Requirement 1>
Answer these questions using the court opinion in Stuart v. Colorado Interstate Gas Co.:
(a) On what date was the case decided?
(b) What injuries did Mr. Stuart suffer in the explosion?
(c) Under which federal rule did CIG move to dismiss Mr. Stuart's claim?
Requirement 2>
Continue the court opinion in Stuart v. Colorado Interstate Gas Co. from its last sentence.

*** Source text ***

Stuart v. Co. Interstate Gas Co.

Decision Date27 November 2001
Docket NumberNo. 01-8006,01-8006
Parties(10th Cir. 2001) GERALD SHANE STUART, an individual, Plaintiff - Appellant, v. COLORADO INTERSTATE GAS COMPANY, a Delaware corporation, Defendant-Appellee
CourtU.S. Court of Appeals — Tenth Circuit


[Copyrighted Material Omitted] Kent Wilson Spence, (J. Douglas McCalla and Larissa A. Ferullo, with him on the briefs), Spence, Moriarity & Schuster, L.L.C., Jackson, Wyoming, for Plaintiff - Appellant.

Steven G. Greenlee (and Kevin F. Amatuzio, with him on the brief), Montgomery, Kolodny, Amatuzio, Dusbabek & Parker L.L.P., Denver, Colorado, for Defendant - Appellee.

Before KELLY and MCKAY, Circuit Judges and BROWN*, District Judge.

PAUL KELLY, Jr., Circuit Judge.

Plaintiff-Appellant Gerald Shane Stuart appeals from the district court's dismissal of his negligence claim against Defendant-Appellee Colorado Interstate Gas Company (CIG). The district court's jurisdiction was based on 28 U.S.C. 1332. We have jurisdiction under 28 U.S.C. 1291 and we affirm.


CIG, a Delaware corporation with its principal place of business in Colorado, owns property in Weld County, Colorado, used for the production and development of natural gas. CIG contracted with Northwinds of Wyoming, Inc. (Northwinds), a construction company based in Wyoming, to install pulsation bottles on natural gas pipelines at the Weld County Facility ("the Facility"). Although a Wyoming resident, Mr. Stuart went directly to the Facility in Colorado and sought employment. The Project Superintendent, a Northwinds employee, hired Mr. Stuart just for the work to be performed at the Facility in Colorado, but Northwinds issued Mr. Stuart's paychecks from its office in Wyoming. The contract with CIG required Northwinds to carry workers' compensation insurance for all of its employees. As part of this contractual requirement, Northwinds named CIG as an insured on its workers' compensation policy which covered all of its employees, including Mr. Stuart.

An explosion occurred at the Facility, resulting in second and third degree burns to Mr. Stuart, as well as a broken hip and pelvis. After applying for and receiving workers' compensation benefits from Wyoming, Mr. Stuart filed this cause of action, alleging negligence and gross negligence on the part of CIG.

CIG responded with a motion to dismiss Mr. Stuart's claim under Fed. R. Civ. P. 12(b)(1), providing affidavits to support its argument that the court lacked subject matter jurisdiction to entertain Mr. Stuart's complaint. CIG argued that Colorado law applied in this case, under which CIG qualified as a statutory employer. Under Colorado law, the exclusive remedy against statutory employers is workers' compensation insurance. See Colo. Rev. Stat. 8-41-102, 401 (2001). Mr. Stuart argued that Wyoming law applied under which there exists no exclusive workers' compensation remedy to a third party non-employer such as CIG. See Wyo. Stat. Ann. 27-14-104(a) (Michie 2001). The district court granted CIG's motion, determining that Colorado law applied and, as a result, that CIG was immune from the common-law action brought by Mr. Stuart. Stuarte v. Colo. Interstate Gas Co., 130 F. Supp. 2d 1263 (D. Wyo. 2000).

*** End of Source text ***
*** Material provided ***

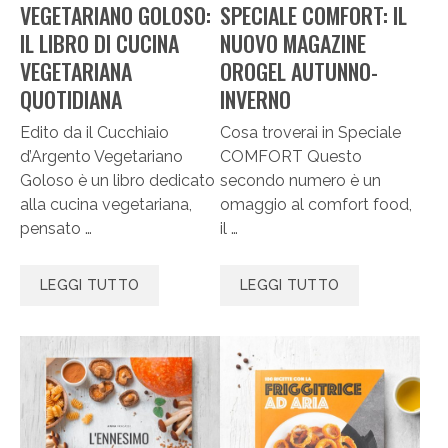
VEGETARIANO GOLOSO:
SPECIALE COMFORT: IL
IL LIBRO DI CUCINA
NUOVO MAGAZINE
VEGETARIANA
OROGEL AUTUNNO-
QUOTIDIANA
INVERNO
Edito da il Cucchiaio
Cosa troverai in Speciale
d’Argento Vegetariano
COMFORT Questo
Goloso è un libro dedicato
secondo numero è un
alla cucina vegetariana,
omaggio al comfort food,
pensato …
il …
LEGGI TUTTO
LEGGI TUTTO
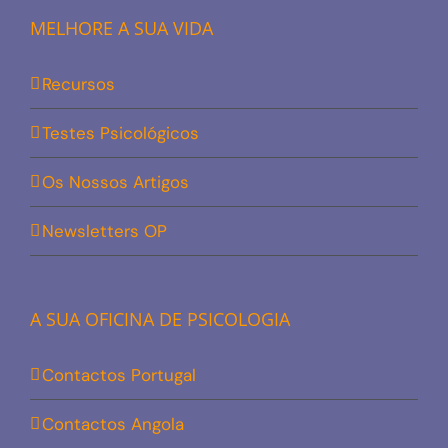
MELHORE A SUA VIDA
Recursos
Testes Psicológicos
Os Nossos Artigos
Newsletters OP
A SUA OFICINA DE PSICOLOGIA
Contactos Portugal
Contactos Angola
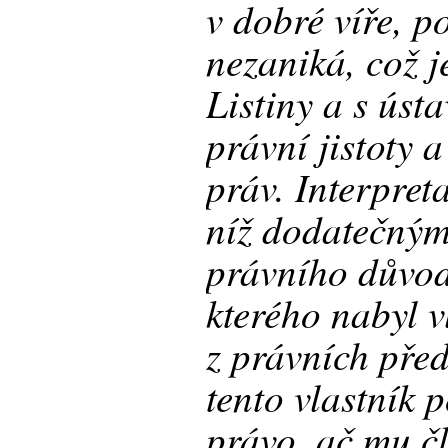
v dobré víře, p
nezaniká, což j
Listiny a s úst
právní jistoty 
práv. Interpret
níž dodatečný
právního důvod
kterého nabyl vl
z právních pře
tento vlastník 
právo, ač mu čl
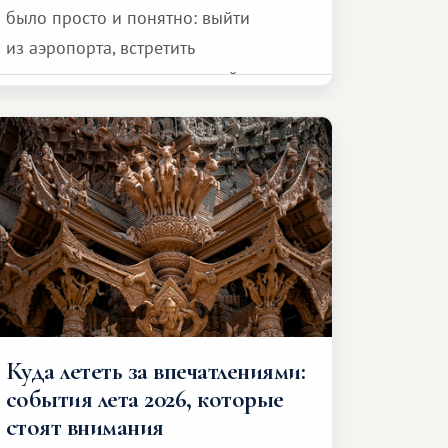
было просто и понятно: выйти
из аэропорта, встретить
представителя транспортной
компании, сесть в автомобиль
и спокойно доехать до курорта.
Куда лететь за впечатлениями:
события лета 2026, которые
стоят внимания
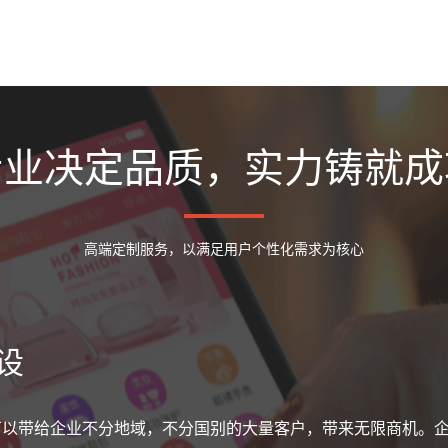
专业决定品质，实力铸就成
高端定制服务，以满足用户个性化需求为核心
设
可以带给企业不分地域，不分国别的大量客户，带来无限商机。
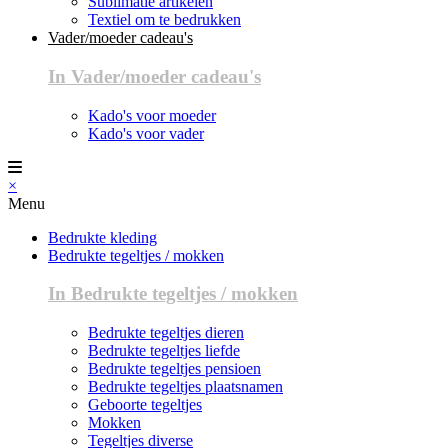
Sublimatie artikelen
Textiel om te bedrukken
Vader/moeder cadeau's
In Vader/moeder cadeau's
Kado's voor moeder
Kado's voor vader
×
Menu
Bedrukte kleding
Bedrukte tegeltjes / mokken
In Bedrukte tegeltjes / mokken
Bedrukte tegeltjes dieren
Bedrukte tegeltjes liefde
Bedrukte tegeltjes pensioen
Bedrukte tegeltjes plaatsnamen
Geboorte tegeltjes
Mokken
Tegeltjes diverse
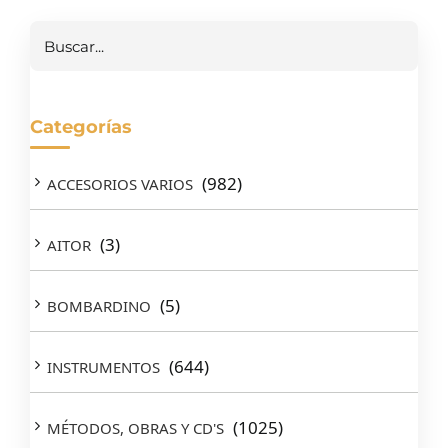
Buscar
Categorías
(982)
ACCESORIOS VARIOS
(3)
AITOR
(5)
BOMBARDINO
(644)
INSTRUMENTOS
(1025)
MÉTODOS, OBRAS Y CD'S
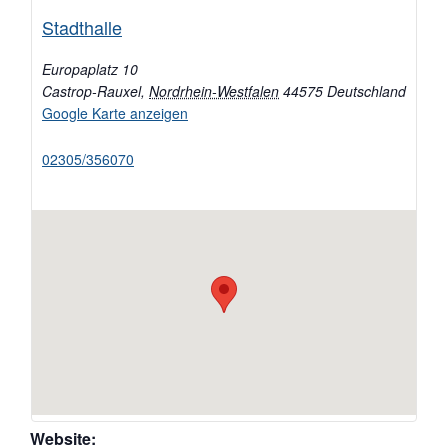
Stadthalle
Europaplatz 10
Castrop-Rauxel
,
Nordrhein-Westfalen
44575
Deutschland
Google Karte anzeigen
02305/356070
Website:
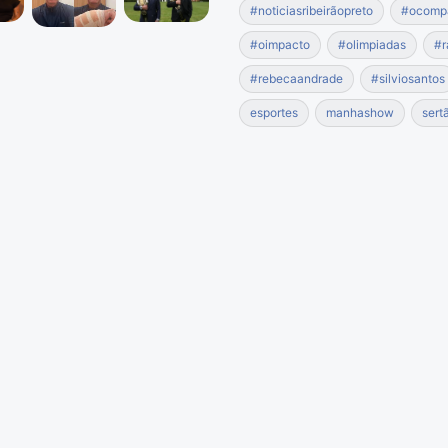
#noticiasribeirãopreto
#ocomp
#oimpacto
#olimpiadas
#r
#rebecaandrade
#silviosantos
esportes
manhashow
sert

*** End of Material provided ***

Response 1>
(a) November 27, 2001.
(b) Second and third degree burns, as well as a broken hip and pelvis.
(c) Fed. R. Civ. P. 12(b)(1).

Response 2>
Appropriateness of 12(b)(1) Dismissal and Standard of Review

The district court dismissed the case under Rule 12(b)(1), concluding that the immunity afforded CIG under the Colorado Workers' Compensation Act ("Colorado Act") removed the court's power to hear the case. Generally, a federal court has subject matter jurisdiction when the minimal requirements of diversity are met, viz., diversity of citizenship and a good faith claim for the requisite amount in controversy. See St. Paul Mercury Indem Co. v. Red Cab Co., 303 U.S. 283, 288-89 (1938). "The essence of diversity jurisdiction," however, " is that a federal court enforces State law and State policy." Angel v. Bullington, 330 U.S. 183, 191 (1947) (federal court sitting in diversity case could not grant deficiency judgment barred by North Carolina statute). Thus, there are cases where, even if diversity of citizenship exists, a federal court "will not take jurisdiction [ ] unless the plaintiff has asserted a claim cognizable in the state courts." 13B Charles Alan Wright et al., Federal Practice and Procedure 3602, at 375 (2d ed. 1984); see also Proctor & Schwartz, Inc. v. Rollins, 634 F.2d 738, 740 (4th Cir. 1980) (finding that South Carolina "door-closing" statute deprived federal court of jurisdiction). In this case, both parties concede that if Colorado's exclusive remedy provision applies, Mr. Stuart has no cause of action. Aplt. Br. at 9; Aplee. Br. at 9. As such, the district court properly treated the issue as one falling under the province of a 12(b)(1) dismissal, rather than a dismissal for failure to state a claim upon which relief can be granted. See Fed.R.Civ.P. 12(b)(6).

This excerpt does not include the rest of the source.